Step 1B: Redirect handling

Create a new git branch called redirect and implement in this branch support for redirects. Redirects are 301 responses from a server telling that the data for this URL is actually at another URL. e..g http://google.com/robots.txt sends a redirect to http://www.google.com/robots.txt

Step 1C: Blocking Priority Queue

Create a new branch queue and implement a blocking priority queue using synchronized methods and wait/notify. Do not use a builtin class for this purpose. We pretty much implemented this in class. You can implement the priority queue using unsorted list, sorted list, or heap. Performance is not the marking criteria in this assignment.

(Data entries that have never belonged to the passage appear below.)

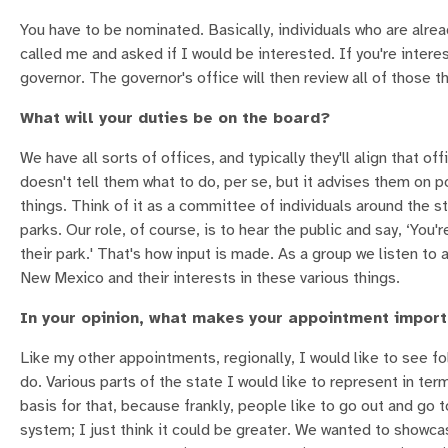
You have to be nominated. Basically, individuals who are alre
called me and asked if I would be interested. If you're interes
governor. The governor's office will then review all of those 
What will your duties be on the board?
We have all sorts of offices, and typically they'll align that o
doesn't tell them what to do, per se, but it advises them on po
things. Think of it as a committee of individuals around the
parks. Our role, of course, is to hear the public and say, ‘Yo
their park.' That's how input is made. As a group we listen t
New Mexico and their interests in these various things.
In your opinion, what makes your appointment impor
Like my other appointments, regionally, I would like to see fo
do. Various parts of the state I would like to represent in ter
basis for that, because frankly, people like to go out and go 
system; I just think it could be greater. We wanted to showca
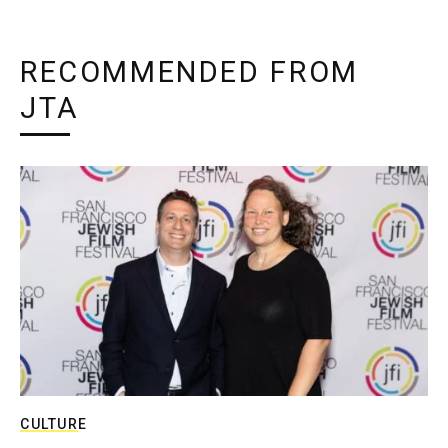
RECOMMENDED FROM
JTA
CULTURE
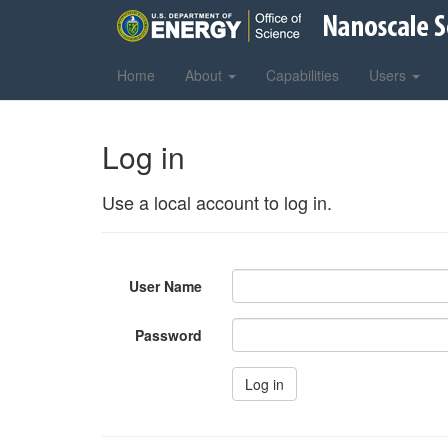
Home
About
Capabilities
Users
Log in
Use a local account to log in.
User Name
Password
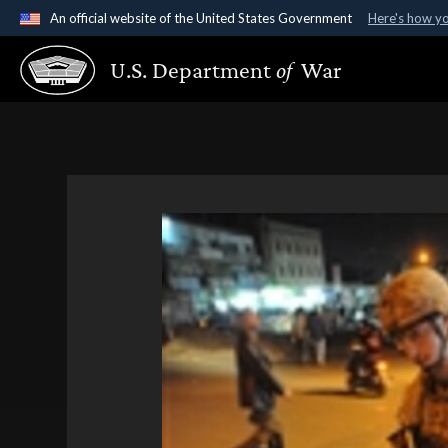
An official website of the United States Government
Here's how y
Official websites use .gov
U.S. Department
of
War
A
.gov
website belongs to an official government organ
States.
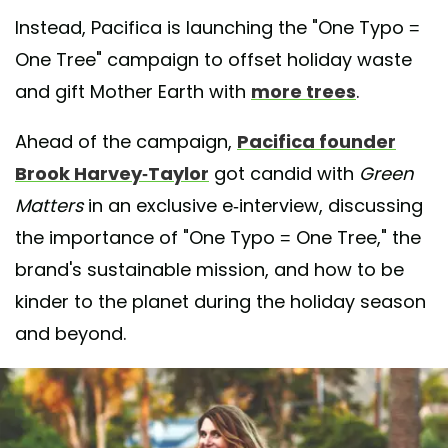
Instead, Pacifica is launching the "One Typo =
One Tree" campaign to offset holiday waste
and gift Mother Earth with
more trees
.
Ahead of the campaign,
Pacifica founder
Brook Harvey-Taylor
got candid with
Green
Matters
in an exclusive e-interview, discussing
the importance of "One Typo = One Tree," the
brand's sustainable mission, and how to be
kinder to the planet during the holiday season
and beyond.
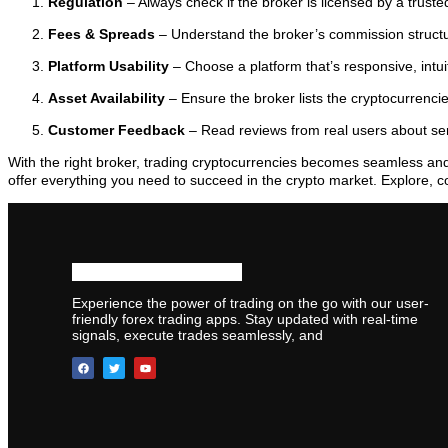
Regulation
– Always check if the broker is licensed by a trusted
Fees & Spreads
– Understand the broker’s commission struct
Platform Usability
– Choose a platform that’s responsive, intuit
Asset Availability
– Ensure the broker lists the cryptocurrenci
Customer Feedback
– Read reviews from real users about serv
With the right broker, trading cryptocurrencies becomes seamless an
offer everything you need to succeed in the crypto market. Explore, c
Experience the power of trading on the go with our user-
friendly forex trading apps. Stay updated with real-time
signals, execute trades seamlessly, and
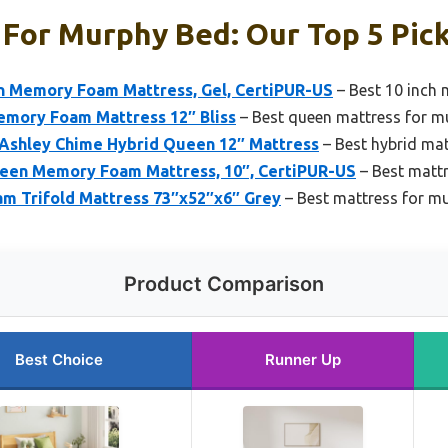
For Murphy Bed: Our Top 5 Pic
Memory Foam Mattress, Gel, CertiPUR-US
– Best 10 inch 
emory Foam Mattress 12″ Bliss
– Best queen mattress for m
 Ashley Chime Hybrid Queen 12″ Mattress
– Best hybrid ma
n Memory Foam Mattress, 10″, CertiPUR-US
– Best matt
 Trifold Mattress 73″x52″x6″ Grey
– Best mattress for m
Product Comparison
Best Choice
Runner Up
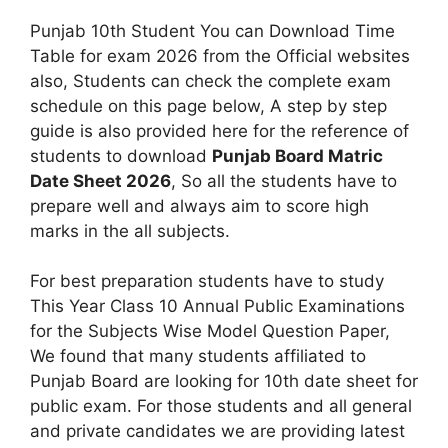
Punjab 10th Student You can Download Time
Table for exam 2026 from the Official websites
also, Students can check the complete exam
schedule on this page below, A step by step
guide is also provided here for the reference of
students to download
Punjab Board Matric
Date Sheet 2026
, So all the students have to
prepare well and always aim to score high
marks in the all subjects.
For best preparation students have to study
This Year Class 10 Annual Public Examinations
for the Subjects Wise Model Question Paper,
We found that many students affiliated to
Punjab Board are looking for 10th date sheet for
public exam. For those students and all general
and private candidates we are providing latest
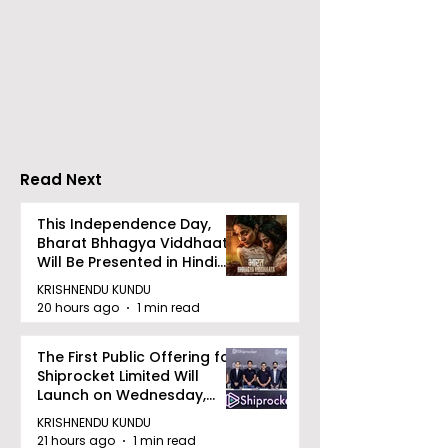
ZEE5 Uses Mythical
Bangla Zee 5 U
Animation to Expand
the Teaser of
its KidZ Universe
Shots
Kundakka Mandakka
Shivlok Ke
Read Next
This Independence Day,
Bharat Bhhagya Viddhaata
Will Be Presented in Hindi
Zee 5
KRISHNENDU KUNDU
20 hours ago
1 min read
The First Public Offering for
Shiprocket Limited Will
Launch on Wednesday,
August 12, 2026
KRISHNENDU KUNDU
21 hours ago
1 min read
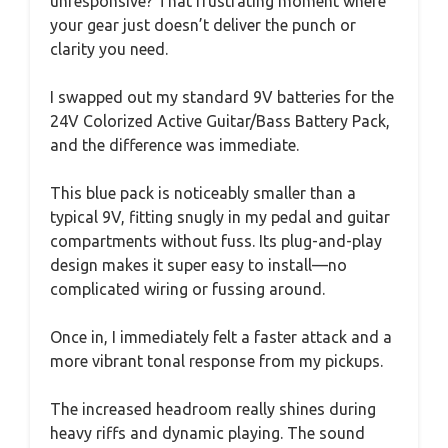
unresponsive? That frustrating moment where
your gear just doesn’t deliver the punch or
clarity you need.
I swapped out my standard 9V batteries for the
24V Colorized Active Guitar/Bass Battery Pack,
and the difference was immediate.
This blue pack is noticeably smaller than a
typical 9V, fitting snugly in my pedal and guitar
compartments without fuss. Its plug-and-play
design makes it super easy to install—no
complicated wiring or fussing around.
Once in, I immediately felt a faster attack and a
more vibrant tonal response from my pickups.
The increased headroom really shines during
heavy riffs and dynamic playing. The sound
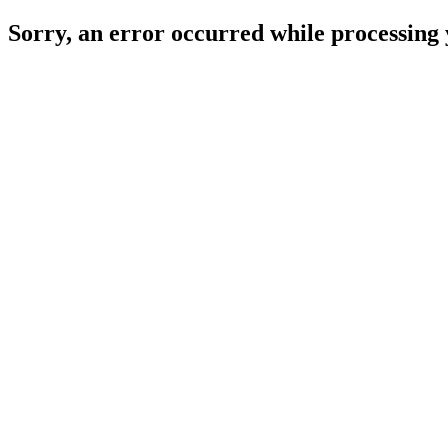
Sorry, an error occurred while processing 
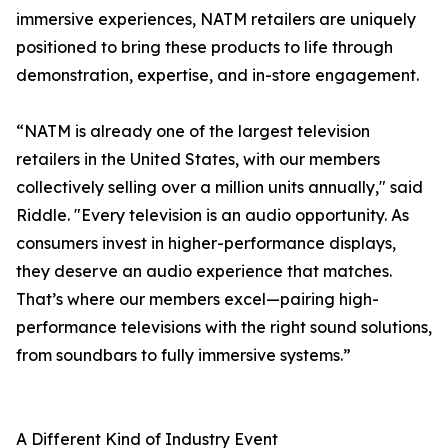
immersive experiences, NATM retailers are uniquely
positioned to bring these products to life through
demonstration, expertise, and in-store engagement.
“NATM is already one of the largest television
retailers in the United States, with our members
collectively selling over a million units annually," said
Riddle. "Every television is an audio opportunity. As
consumers invest in higher-performance displays,
they deserve an audio experience that matches.
That’s where our members excel—pairing high-
performance televisions with the right sound solutions,
from soundbars to fully immersive systems.”
A Different Kind of Industry Event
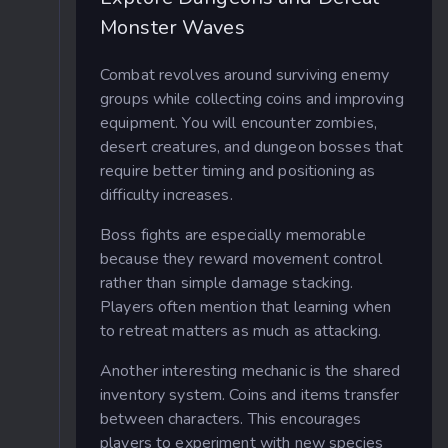
Monster Waves
Combat revolves around surviving enemy
groups while collecting coins and improving
equipment. You will encounter zombies,
desert creatures, and dungeon bosses that
require better timing and positioning as
difficulty increases.
Boss fights are especially memorable
because they reward movement control
rather than simple damage stacking.
Players often mention that learning when
to retreat matters as much as attacking.
Another interesting mechanic is the shared
inventory system. Coins and items transfer
between characters. This encourages
players to experiment with new species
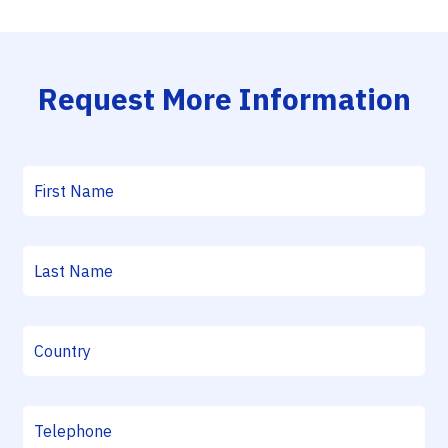
Request More Information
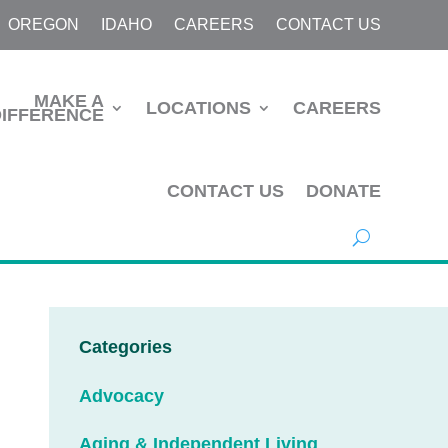
OREGON
IDAHO
CAREERS
CONTACT US
MAKE A
LOCATIONS
CAREERS
DIFFERENCE
CONTACT US
DONATE
Categories
Advocacy
Aging & Independent Living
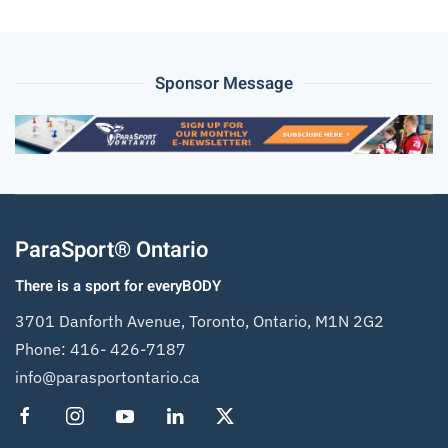
Sponsor Message
ParaSport® Ontario
There is a sport for everyBODY
3701 Danforth Avenue, Toronto, Ontario, M1N 2G2
Phone:
416- 426-7187
info@parasportontario.ca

Back in the master branch, implement support for crawling all links found in the original URL and print all second level URLs. So if you find 10 URLs in the given link, you print each of the 10 URLs, then crawl that URL and print the outgoing links from that page after a 2 space indent.

Step 2: Merging code

The above steps can be done in parallel. You should know how to switch between branches in your code and work in parallel in multiple branches. After the above steps, merge code from robots, redirect, and queue branches in the master branch. Before this point the four features must be implemented in separate branches. After this step you are free to use branches as you need. The merging step will be easier if all features are implemented in well designed classes. Reach this point early as merging is a difficult process to get your head around.

Step 3: Multithreaded crawler

Create 10 crawler threads that each takes a URL from the blocking queue and adds all outgoing URLs back to the blocking queue. The starting URL is given on the command line. You must not violate robots.txt (do not crawl unless you have implemented robots.txt handling), you must limit to crawling 5 pages per domain (google.com and www.google.com are different) and must stop after crawling 100 web pages (this does not include redirects and robots.txt requests). For testing, you can even reduce these limits. Any URL giving an error should be ignored. Absolutely NO URL should be crawled twice even when a new URL returns a redirect response and the redirect URL has already been crawled. You will need to ensure proper synchronization for robots.txt lookups (since you are using a shared hash) and also to access data about which domains/URLs have been crawled. The priority for a URL in the queue is Links_to_that_URL_seen_so_far_from_pages_on_other_domains/(1+Pages_already_indexed_from_domain_of_the_url). Ensure that URLs are processed in order of priority. You will have to be careful with program termination. When the queue is empty and no thread has any work, your program should stop.

Warnings

Taking any code from Internet, from each other, helping each other debug or having access to each other’s code is strictly prohibited. Any perpetrators will be forwarded for strict action. Any guidance on design or even examples you study from the Internet should be quoted in your README file.